Centre ground is in middle of nowhere

Brian Monteith
Scotland on Sunday, July 31st 2005

THIS week Sir Malcolm Rifkind made it plain that he intends to contest the Conservative leadership election sometime later this year, and so the party's navel gazing goes on. One has to ask, apart from Conservatives like myself, why should anyone care?

Tory Party hacks can debate about what they might do to win the next election until the world stops spinning, but in so doing they miss the point. What makes a party electable is when it discusses what it will do for people, their families and our nation, not when it speaks to itself about how it looks, feels or what it is called.

That means talking about what people are interested in and not about what politicians, especially Tory ones, are interested in. This is why members of the public should always be wary of any politician that says his or her party should reclaim or occupy that most mythical of political concepts called "the centre ground".

The centre ground is the imaginary space between competing parties and, because of this, if it exists at all, it is always moving. The centre ground in British politics was at an entirely different place in the trades union dominated corporate state of the seventies from the deregulating eighties or the devolved government scene of now.

That is because successful political leaders challenge a prevailing consensus, win public support and change the economic and cultural landscape so much that their achievements are accepted and a new consensus is established.

The losing political parties then have to accept what has changed and in so doing the centre ground shifts. Politicians that seek to occupy the centre ground offer no real hope of change to the problems of the present day. What they are doing is saying they are content with the status quo - they are offering no real alternative.

It is not enough to say we will do the same as the ruling party but do it better, or for less money or with more panache. That approach is the strategy of despair for it concedes defeat to the current consensus before starting.
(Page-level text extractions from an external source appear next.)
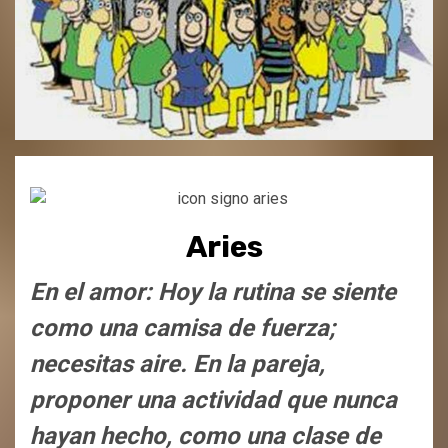
Aries
En el amor: Hoy la rutina se siente
como una camisa de fuerza;
necesitas aire. En la pareja,
proponer una actividad que nunca
hayan hecho, como una clase de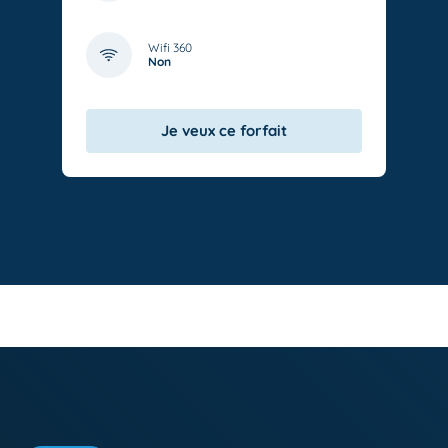
Wifi 360
Non
Je veux ce forfait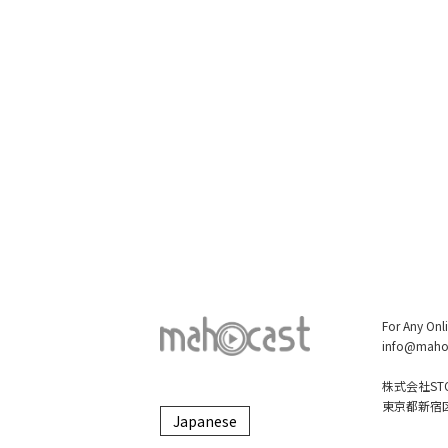
For Any Onl
info@maho
株式会社STO
東京都新宿区大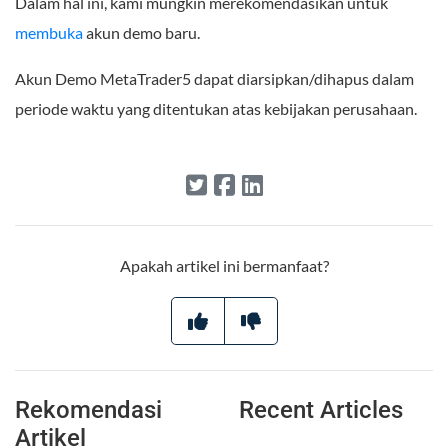
Dalam hal ini, kami mungkin merekomendasikan untuk
membuka
akun demo baru.
Akun Demo MetaTrader5 dapat diarsipkan/dihapus dalam
periode waktu yang ditentukan atas kebijakan perusahaan.
Apakah artikel ini bermanfaat?
Rekomendasi
Recent Articles
Artikel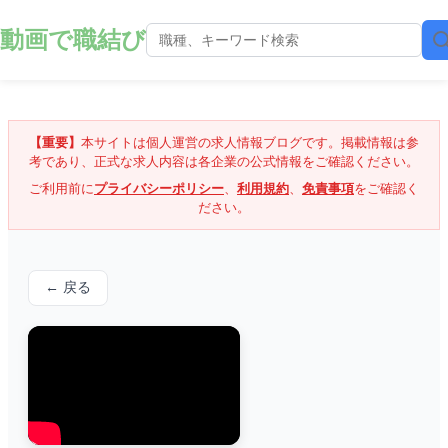
動画で職結び
【重要】
本サイトは個人運営の求人情報ブログです。掲載情報は参
考であり、正式な求人内容は各企業の公式情報をご確認ください。
ご利用前に
プライバシーポリシー
、
利用規約
、
免責事項
をご確認く
ださい。
← 戻る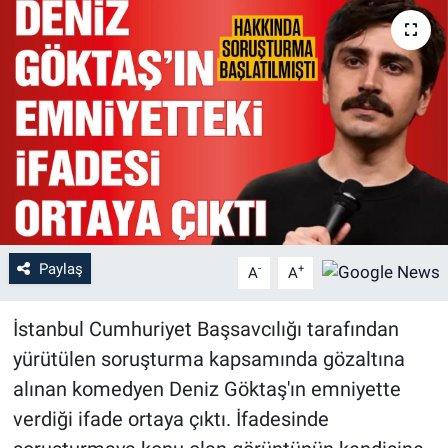
Paylaş
-
+
A
A
İstanbul Cumhuriyet Başsavcılığı tarafından
yürütülen soruşturma kapsamında gözaltına
alınan komedyen Deniz Göktaş'ın emniyette
verdiği ifade ortaya çıktı. İfadesinde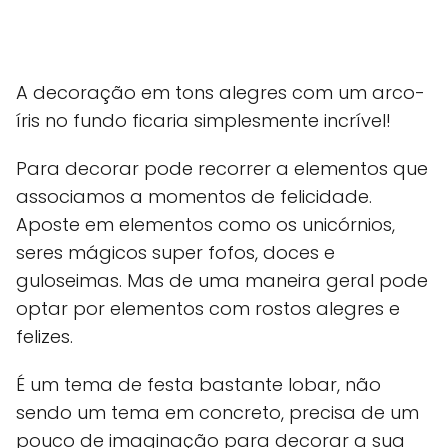
A decoração em tons alegres com um arco-
íris no fundo ficaria simplesmente incrível!
Para decorar pode recorrer a elementos que
associamos a momentos de felicidade.
Aposte em elementos como os unicórnios,
seres mágicos super fofos, doces e
guloseimas. Mas de uma maneira geral pode
optar por elementos com rostos alegres e
felizes.
É um tema de festa bastante lobar, não
sendo um tema em concreto, precisa de um
pouco de imaginação para decorar a sua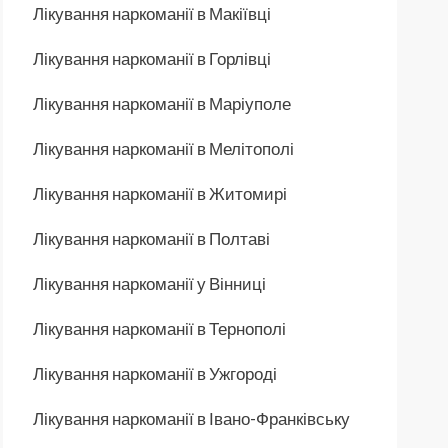
Лікування наркоманії в Макіївці
Лікування наркоманії в Горлівці
Лікування наркоманії в Маріуполе
Лікування наркоманії в Мелітополі
Лікування наркоманії в Житомирі
Лікування наркоманії в Полтаві
Лікування наркоманії у Вінниці
Лікування наркоманії в Тернополі
Лікування наркоманії в Ужгороді
Лікування наркоманії в Івано-Франківську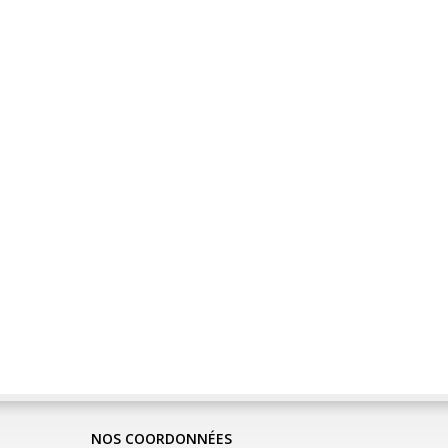
NOS COORDONNÉES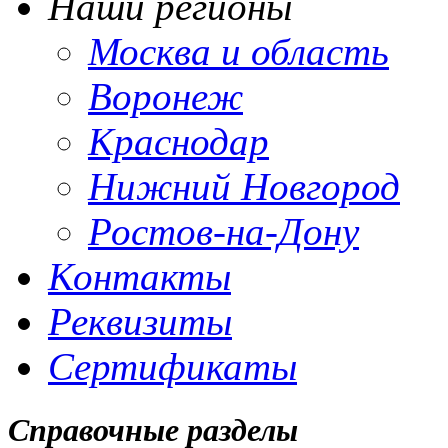
Наши регионы
Москва и область
Воронеж
Краснодар
Нижний Новгород
Ростов-на-Дону
Контакты
Реквизиты
Сертификаты
Справочные разделы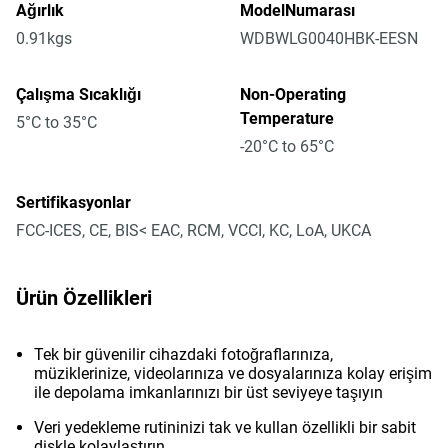
Ağırlık
ModelNumarası
0.91kgs
WDBWLG0040HBK-EESN
Çalışma Sıcaklığı
Non-Operating
Temperature
5°C to 35°C
-20°C to 65°C
Sertifikasyonlar
FCC-ICES, CE, BIS< EAC, RCM, VCCI, KC, LoA, UKCA
Ürün Özellikleri
Tek bir güvenilir cihazdaki fotoğraflarınıza,
müziklerinize, videolarınıza ve dosyalarınıza kolay erişim
ile depolama imkanlarınızı bir üst seviyeye taşıyın
Veri yedekleme rutininizi tak ve kullan özellikli bir sabit
diskle kolaylaştırın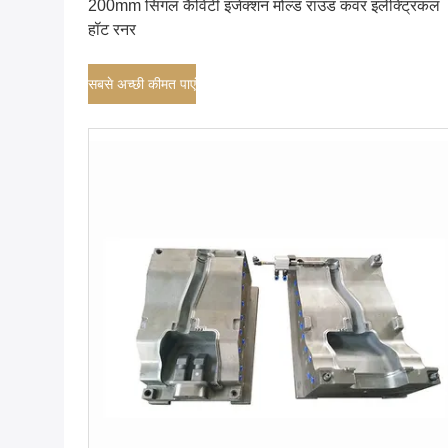
200mm सिंगल कैविटी इंजेक्शन मोल्ड राउंड कवर इलेक्ट्रिकल
हॉट रनर
सबसे अच्छी कीमत पाएं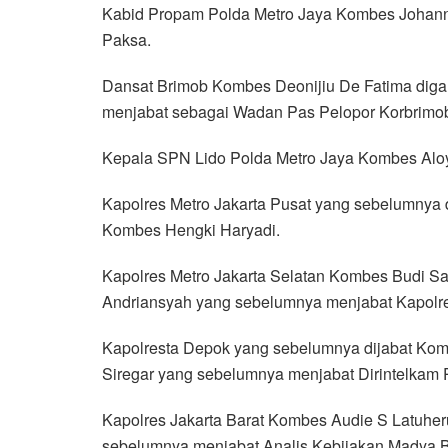
Kabid Propam Polda Metro Jaya Kombes Johann
Paksa.
Dansat Brimob Kombes Deonijiu De Fatima diga
menjabat sebagai Wadan Pas Pelopor Korbrimo
Kepala SPN Lido Polda Metro Jaya Kombes Aloy
Kapolres Metro Jakarta Pusat yang sebelumnya 
Kombes Hengki Haryadi.
Kapolres Metro Jakarta Selatan Kombes Budi Sa
Andriansyah yang sebelumnya menjabat Kapolr
Kapolresta Depok yang sebelumnya dijabat Kom
Siregar yang sebelumnya menjabat Dirintelkam 
Kapolres Jakarta Barat Kombes Audie S Latuhe
sebelumnya menjabat Analis Kebijakan Madya Bi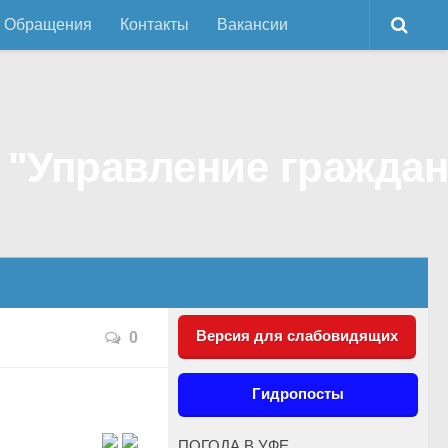
Обращения
Контакты
Вакансии
Версия для слабовидящих
0
Гидропосты
ПОГОДА В УФЕ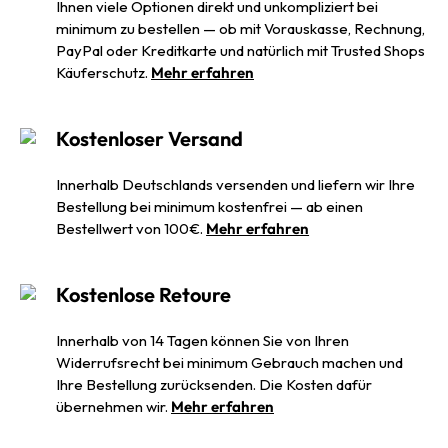
Ihnen viele Optionen direkt und unkompliziert bei
minimum zu bestellen — ob mit Vorauskasse, Rechnung,
PayPal oder Kreditkarte und natürlich mit Trusted Shops
Käuferschutz.
Mehr erfahren
Kostenloser Versand
Innerhalb Deutschlands versenden und liefern wir Ihre
Bestellung bei minimum kostenfrei — ab einen
Bestellwert von 100€.
Mehr erfahren
Kostenlose Retoure
Innerhalb von 14 Tagen können Sie von Ihren
Widerrufsrecht bei minimum Gebrauch machen und
Ihre Bestellung zurücksenden. Die Kosten dafür
übernehmen wir.
Mehr erfahren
It is the brave politicians such as Clement Attlee or Margaret Thatcher that have challenged the way that we do things that have the best chance of connecting with the electorate's dissatisfaction. It's called capturing the political Zeitgeist.

WHEN political leaders harness this force they have occupied what is known as the common ground, not the centre ground. It is the common ground that Conservatives have to identify and take hold of. It is the common ground that establishes a real bond between people and parties and it is talking about it that inspires the public to turn out and vote.

So far only David Davis has identified this subtle but crucial difference in approach.

Chasing the centre ground is as futile as searching for the Holy Grail and will leave the Tory Party in oblivion for a further generation. Talking to people about how Conservatives will make their lives better - with improved public services, lower taxes, more liberty and a sustainable prosperity that they can pass down to their families - is the common ground that Tories must now recover.

Michael Howard should never have announced he was departing immediately after the election. He should have stayed to preside over an open debate about the policies needed to build a better Britain.

Instead, the party in London appears rudderless and personalities are clouding the real issues. Also, as departing leader and therefore without any authority whatsoever Michael Howard is trying to disenfranchise the membership's say in electing the leader. By engaging the membership in such choices people can see it's worth becoming involved in Tory politics. Take it away and some will simply give up.

Like Edinburgh City Council, the Tory party struggles to learn from its mistakes.